Pseudo-variety and ownership of the soft drink industry
When you buy soft drinks and other beverages at the grocery store, most likely you're buying something that is part of a bigger brand. We know this. When you buy Powerade or Sprite, you're buying from the Coca-Cola brand. When you buy Gatorade or Mountain Dew, you're buying from Pepsi. Canada Dry and 7-Up come from the Dr. Pepper Snapple group. How far is this reach though?
Assistant Professor Philip Howard of Michigan State University maps the soft drink industry and its network of brands and beverages.
Three firms control 89% of US soft drink sales. This dominance is obscured from us by the appearance of numerous choices on retailer shelves. Steve Hannaford refers to this as "pseudovariety," or the illusion of diversity, concealing a lack of real choice. To visualize the extent of pseudovariety in this industry we developed a cluster diagram to represent the number of soft drink brands and varieties found in the refrigerator cases of 94 Michigan retailers, along with their ownership connections.
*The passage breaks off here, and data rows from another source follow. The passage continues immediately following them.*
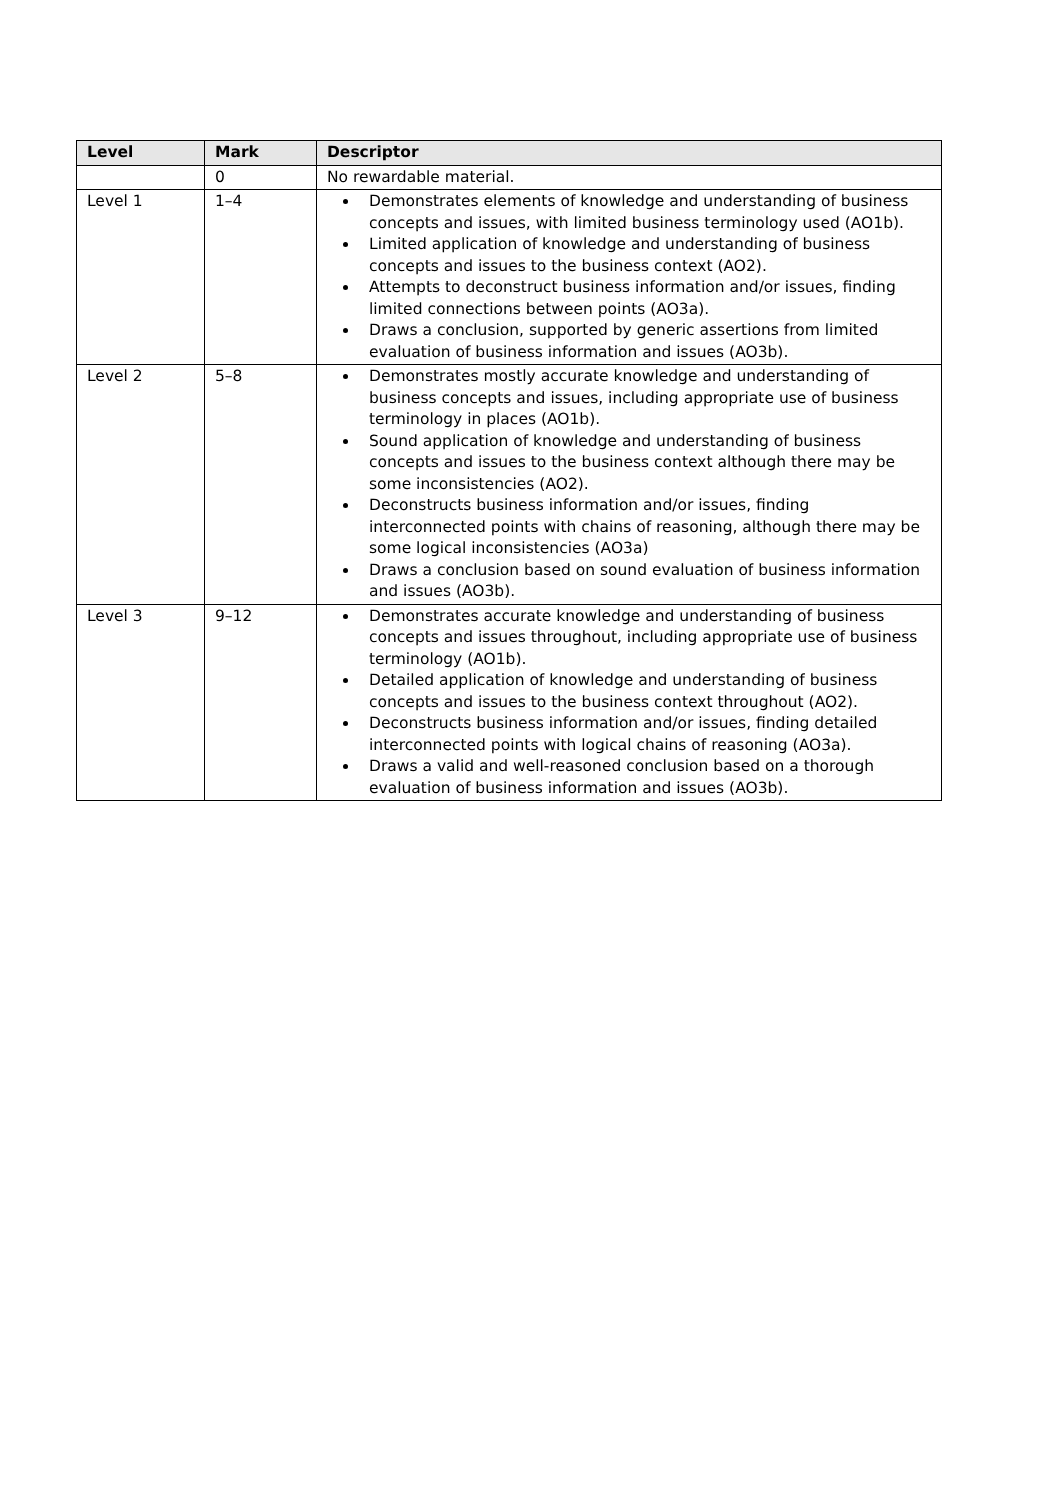| Level | Mark | Descriptor |
| --- | --- | --- |
| | 0 | No rewardable material. |
| Level 1 | 1–4 | Demonstrates elements of knowledge and understanding of business concepts and issues, with limited business terminology used (AO1b). Limited application of knowledge and understanding of business concepts and issues to the business context (AO2). Attempts to deconstruct business information and/or issues, finding limited connections between points (AO3a). Draws a conclusion, supported by generic assertions from limited evaluation of business information and issues (AO3b). |
| Level 2 | 5–8 | Demonstrates mostly accurate knowledge and understanding of business concepts and issues, including appropriate use of business terminology in places (AO1b). Sound application of knowledge and understanding of business concepts and issues to the business context although there may be some inconsistencies (AO2). Deconstructs business information and/or issues, finding interconnected points with chains of reasoning, although there may be some logical inconsistencies (AO3a) Draws a conclusion based on sound evaluation of business information and issues (AO3b). |
| Level 3 | 9–12 | Demonstrates accurate knowledge and understanding of business concepts and issues throughout, including appropriate use of business terminology (AO1b). Detailed application of knowledge and understanding of business concepts and issues to the business context throughout (AO2). Deconstructs business information and/or issues, finding detailed interconnected points with logical chains of reasoning (AO3a). Draws a valid and well-reasoned conclusion based on a thorough evaluation of business information and issues (AO3b). |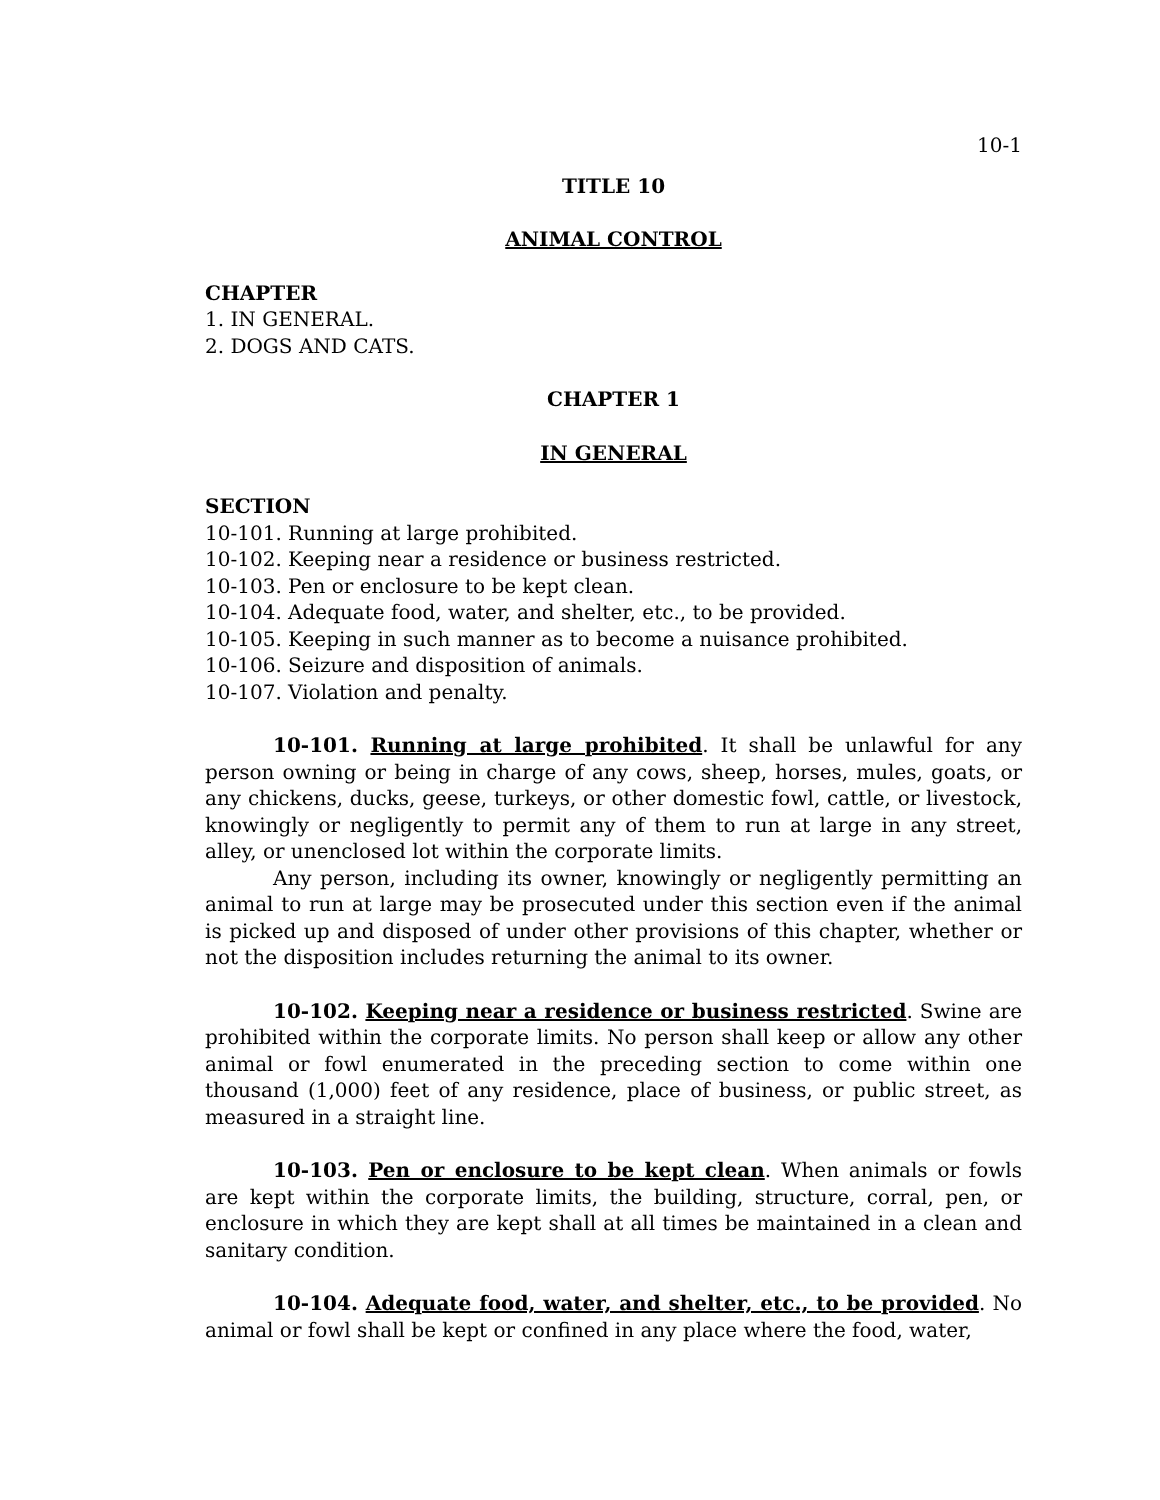10-1
TITLE 10
ANIMAL CONTROL
CHAPTER
1. IN GENERAL.
2. DOGS AND CATS.
CHAPTER 1
IN GENERAL
SECTION
10-101. Running at large prohibited.
10-102. Keeping near a residence or business restricted.
10-103. Pen or enclosure to be kept clean.
10-104. Adequate food, water, and shelter, etc., to be provided.
10-105. Keeping in such manner as to become a nuisance prohibited.
10-106. Seizure and disposition of animals.
10-107. Violation and penalty.
10-101. Running at large prohibited. It shall be unlawful for any person owning or being in charge of any cows, sheep, horses, mules, goats, or any chickens, ducks, geese, turkeys, or other domestic fowl, cattle, or livestock, knowingly or negligently to permit any of them to run at large in any street, alley, or unenclosed lot within the corporate limits.
Any person, including its owner, knowingly or negligently permitting an animal to run at large may be prosecuted under this section even if the animal is picked up and disposed of under other provisions of this chapter, whether or not the disposition includes returning the animal to its owner.
10-102. Keeping near a residence or business restricted. Swine are prohibited within the corporate limits. No person shall keep or allow any other animal or fowl enumerated in the preceding section to come within one thousand (1,000) feet of any residence, place of business, or public street, as measured in a straight line.
10-103. Pen or enclosure to be kept clean. When animals or fowls are kept within the corporate limits, the building, structure, corral, pen, or enclosure in which they are kept shall at all times be maintained in a clean and sanitary condition.
10-104. Adequate food, water, and shelter, etc., to be provided. No animal or fowl shall be kept or confined in any place where the food, water,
Circles are sized by proportional annual sales of the eight largest companies and colored by type of drink. White circles represent the sales of each company. Main drinks branch off the base and then branch out further for variations of that drink. Bubbly. See the full-sized version to see it all.
The Dr. Pepper Snapple Group has a 15% market share with 20 brands and 109 varieties; Pepsi is in second at 31.1% with 18 brands 163 varities, and Coca-Cola, the granddaddy of them all, leads the way at 42.8% with 25 brands and 139 varieties.
What company does your soda come from?